Forum Moderators: phranque

Message Too Old, No Replies

Regex question

Regex

         

Tamashi

1:42 pm on Mar 28, 2010 (gmt 0)

10+ Year Member



Greetings

My apologies if I picked the wrong forum to ask this. My script is scanning my reciprocal url's daily with the following regex values:

<a.*?href=["'].*?www.example.com/?["'].*?>.*?</a>

How would I have to set up the code to:
- Allow any anchor tag
- Allow any title tag
- NOT ALLOW rel="nofollow" as a match?

Currently my code is matching the url, and allows for the rest anything ... including the rel="nofollow" tag to the links.

Could anyone give an example, or hint to a possible solution so that IF rel="nofollow" is applied to a reciprocal URL, that it will not match anymore?

g1smd

4:17 pm on Mar 28, 2010 (gmt 0)

WebmasterWorld Senior Member 10+ Year Member Top Contributors Of The Month



As you won't know the order of the attributes, href then rel or rel then href, you'll need to run two tests: one for the URL and another to see if the rel is present.

Tamashi

6:58 pm on Mar 28, 2010 (gmt 0)

10+ Year Member



the script only checks once. Isn't it possible to add exclusions of specific words with the .*? as in, match anything but the word "nofollow"

Tamashi

7:01 pm on Mar 28, 2010 (gmt 0)

10+ Year Member



something like
<a. (.*?[^"nofollow"]) href=["'].*?www.example.com/?["'](.*?[^"nofollow"]) >.*?</a>

Would something similar be possible?

g1smd

7:20 pm on Mar 28, 2010 (gmt 0)

WebmasterWorld Senior Member 10+ Year Member Top Contributors Of The Month



It only needs to check once, but modify the script so that it looks for one thing then the other.

It's likely an extra two or three lines of code to add to the script.

jdMorgan

7:26 pm on Mar 28, 2010 (gmt 0)

WebmasterWorld Senior Member 10+ Year Member



The answer has already been provided, and is correct:

> you'll need to run two tests: one for the URL and another to see if the rel is present.

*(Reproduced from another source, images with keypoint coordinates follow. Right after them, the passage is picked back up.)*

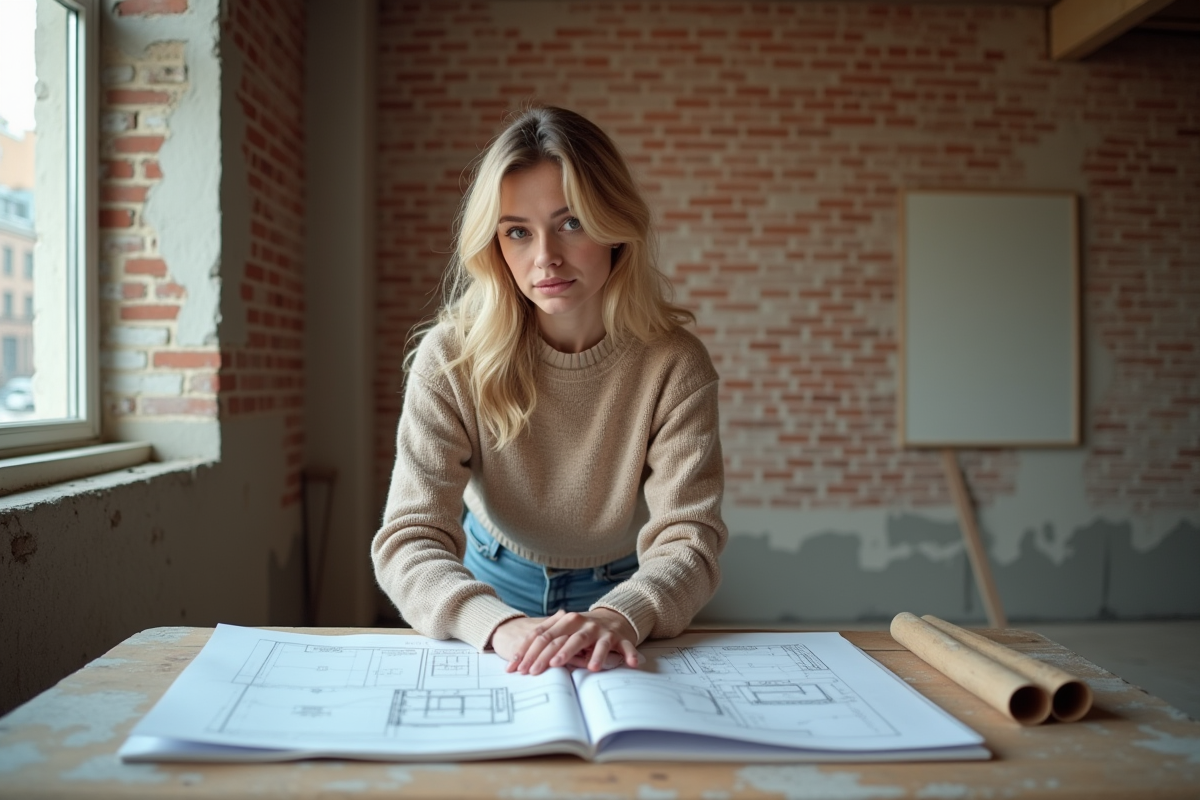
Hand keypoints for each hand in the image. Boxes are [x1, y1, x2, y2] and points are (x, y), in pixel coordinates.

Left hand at [491, 609, 639, 674]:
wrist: (615, 618)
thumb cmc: (584, 630)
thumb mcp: (565, 632)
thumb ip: (548, 643)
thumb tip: (520, 663)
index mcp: (565, 620)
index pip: (541, 635)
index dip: (527, 651)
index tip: (516, 668)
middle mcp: (581, 623)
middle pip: (560, 639)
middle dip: (546, 656)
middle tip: (534, 671)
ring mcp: (599, 630)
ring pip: (584, 640)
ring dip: (576, 652)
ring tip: (568, 664)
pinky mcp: (618, 638)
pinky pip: (623, 646)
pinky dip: (628, 654)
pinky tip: (629, 664)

Square brackets indicate an alternate-character group, which matches or rejects the enclosed characters, not strings. Therefore, the sub-pattern [^"nofollow"] rejects any string containing a single character which is a double-quote or the letters n, o, f, l, or w -- several of which are listed multiple times.

Your original pattern is hugely inefficient, due to use of multiple ambiguous and greedy ".*" sub-patterns. Use more-specific subpatterns to speed this up -- possibly by a factor of one thousand or more. Something like
<a(\ [^\ ]*)*\ href=["']https?://(www\.)?example\.com[^"']*["'][^>]*>([^<]*<)+/a>
will greatly reduce the number of 'back-off-and-retry' iterations required to be executed by the matching engine.

See the regular-expressions tutorial cited in out Apache Forum Charter for more information.

Jim

Tamashi

2:19 pm on Mar 29, 2010 (gmt 0)

10+ Year Member



Got it working in a single line with this:
<a (?![^>]*rel=["\']nofollow[\'"])(?=[^>]*href=["\']http).*?href=["\']https?://(www\.)?example\.com[^"\']*["\'].*?>.*?</a>

g1smd

3:05 pm on Mar 29, 2010 (gmt 0)

WebmasterWorld Senior Member 10+ Year Member Top Contributors Of The Month



And if the rel is listed after the href?

Tamashi

5:38 pm on Mar 29, 2010 (gmt 0)

10+ Year Member



Then it still works :)

Ran several test runs with my script, and no matter where the rel is placed, it rejects the reciprocal link :)

Tamashi

5:44 pm on Mar 29, 2010 (gmt 0)

10+ Year Member



<a href="http://www.example.com"> - Found
<a href="http://www.example.com" target="_blank"> - Found
<a href="http://www.example.com" title="something" target="_blank"> - Found
<a href="http://www.example.com" title="something" target="_blank" rel="nofollow"> Not Found
<a rel="nofollow" target="_blank" rel="nofollow" href="http://www.example.com"> Not Found
<a href="http://www.example.com" rel="nofollow" target="_blank" title="something"> Not Found

Tried a few more combinations, and whenever "nofollow" was mentioned somewhere in the link, it was rejected by the script with the above regex values.

Tamashi

5:46 pm on Mar 29, 2010 (gmt 0)

10+ Year Member



I tried a few more combinations, and it seems to work fine with whatever I try, so if you have a combination that might not work, then leave it here and i'll test it.